• _Goal of the exercise_:
Copy the line containing "358 232 2.99", then all lines after it up to and including the final line of the material, exactly and without additions.
═══ Provided records
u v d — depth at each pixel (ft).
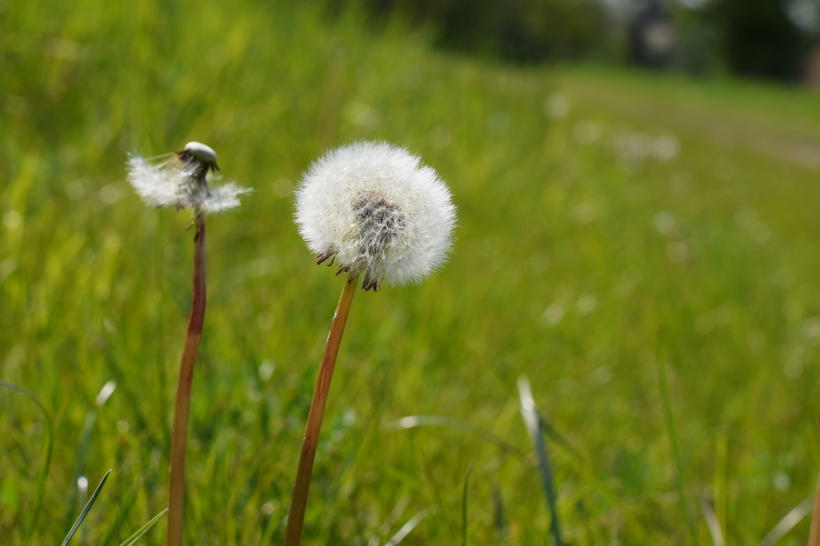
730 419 11.20
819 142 76.38
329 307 9.99
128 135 13.55
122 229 10.72
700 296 17.66
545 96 28.45
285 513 5.67
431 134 20.04
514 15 70.49
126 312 8.34
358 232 2.99
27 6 14.52
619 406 11.04
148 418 6.50
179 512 3.43
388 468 5.93
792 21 170.50
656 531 7.28
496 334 11.60
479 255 15.03
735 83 130.41
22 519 5.14
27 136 12.99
══════
• _Problem solution_:
358 232 2.99
27 6 14.52
619 406 11.04
148 418 6.50
179 512 3.43
388 468 5.93
792 21 170.50
656 531 7.28
496 334 11.60
479 255 15.03
735 83 130.41
22 519 5.14
27 136 12.99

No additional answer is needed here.